Après 12 ans de mariage, j’ai enfin découvert ce qu’est le véritable repos.

Après 12 ans de mariage, j’ai enfin compris ce qu’est un vrai repos

Ne vous méprenez pas sur moi : je ne suis pas une épouse volage ni une fugitive des devoirs familiaux. Je suis simplement une femme qui, après douze ans de mariage, a soudainement réalisé une vérité simple mais salvatrice : pour être une bonne épouse et mère, il faut savoir se reposer véritablement – pas dans la cuisine avec des casseroles, ni avec un chiffon à la main, ni sous les reproches sourds de mon mari et les caprices des enfants, mais seule… ou du moins sans eux.

Je m’appelle Isabelle, j’ai 38 ans, et je vis à Lyon. Une femme ordinaire, sans traits particuliers remarquables. Mon mari, nos deux fils scolarisés, mon travail dans la comptabilité. Tout comme tout le monde. Le matin – petit-déjeuner, préparatifs, conduite à l’école, course au travail, le soir – dîner, lessive, devoirs, discussions creuses devant la télévision. Chaque jour est une copie conforme du précédent.

Depuis mon enfance, j’adore la mer, elle est pour moi comme une bouffée d’air frais. Mais mon mari est indifférent au soleil, en fait – il est allergique. Il se couvre immédiatement de taches, se gratte et râle. Quant aux enfants… ce sont des enfants. Ils ne veulent que manger des sucreries, traîner avec leurs tablettes et se plaindre qu’ils s’ennuient.

Cet été, quelque chose d’incroyable est arrivé. Mon mari, ayant entendu que les températures seraient au-dessus de la normale à Nice, a dit : « Je préfère rester à la maison ». Les garçons ont également refusé le voyage – ils ont voulu aller en colonie d’été avec leurs camarades de classe. Et c’est là que ma copine Claire a proposé :

— Ma tante a un appartement libre à Biarritz. Tu viens avec nous ? On emmènera aussi ta sœur Sophie – on se changera les idées !

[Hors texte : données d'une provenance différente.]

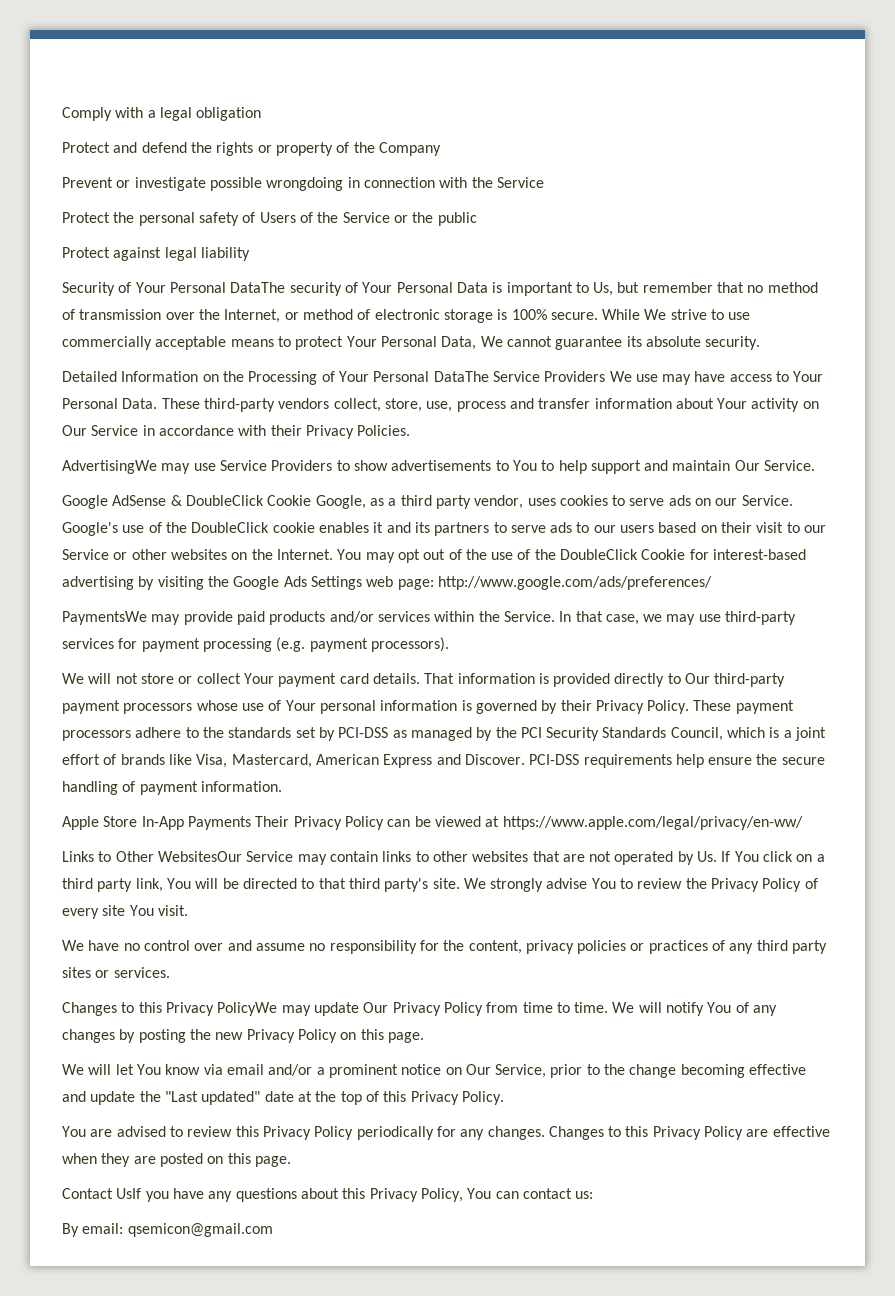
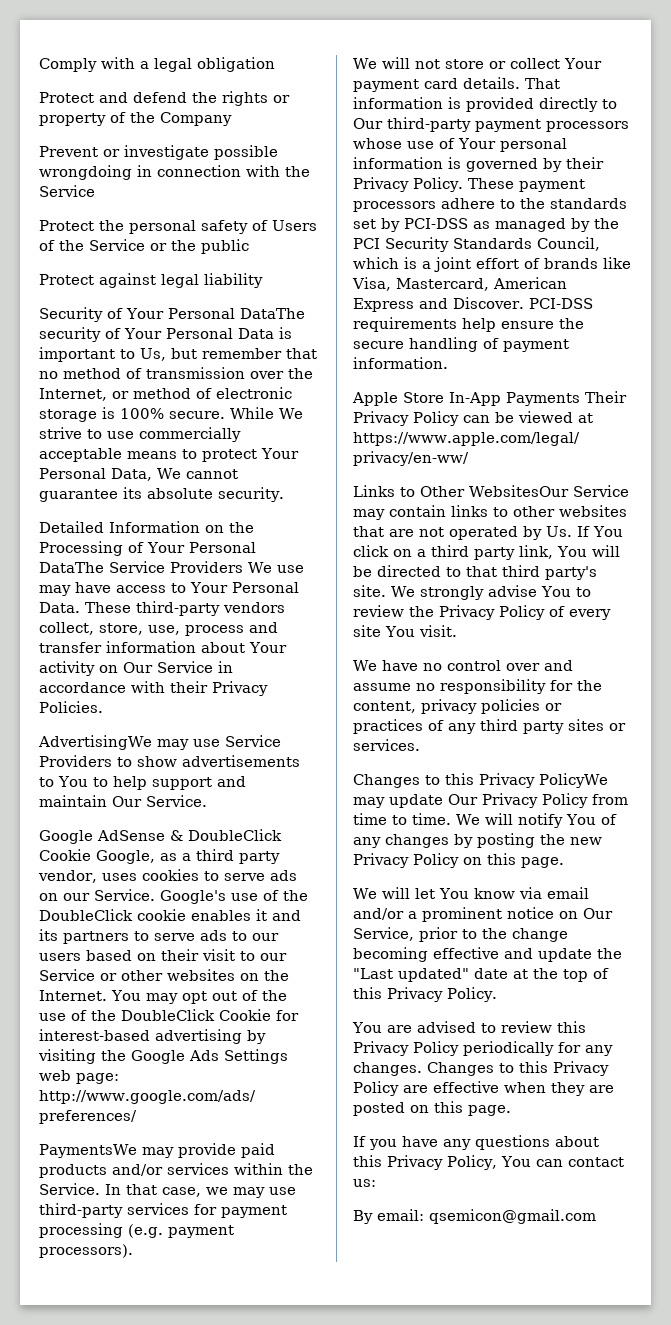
[62,1188,142,1199] Contact UsIf -> [353,1136,366,1147] If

Et nous voilà toutes les trois – Claire, Sophie et moi – filant en voiture vers le sud. De la musique, des rires, et des conversations à voix haute dans la voiture. C’était comme si nous nous échappions d’un navire en train de sombrer dans la routine.

À Biarritz, la mer, la chaleur, le silence nous attendaient. Nous avons fait un pacte : pas de viande à cuire, pas de ménage, seulement des melons, des concombres, des tomates et du jogging sur la plage au matin. Nous dormions sur des draps frais, nous levions tôt pour marcher pieds nus sur le sable. Nous plongions dans les vagues salées, bronzions jusqu’à en avoir la peau dorée, et riions comme des adolescentes.

C’étaient mes dix jours de liberté. Personne ne demandait de faire des crêpes, ne faisait de scènes devant le stand de glaces, ne râlait à cause du sable sur la serviette. Aucun “Mamaaan, il m’a frappé !” ni “Pourquoi encore des légumes ?”

Bien sûr, il y avait les “admirateurs” – des types du bord de mer avec leur bronzage et leur haleine de bière. Mais nous leur faisions vite comprendre : passez votre chemin, messieurs. Nous ne sommes pas là pour la chasse, nous sommes en vacances. Nous sommes trois femmes mariées, qui aiment leurs hommes. Nous sommes simplement venues respirer.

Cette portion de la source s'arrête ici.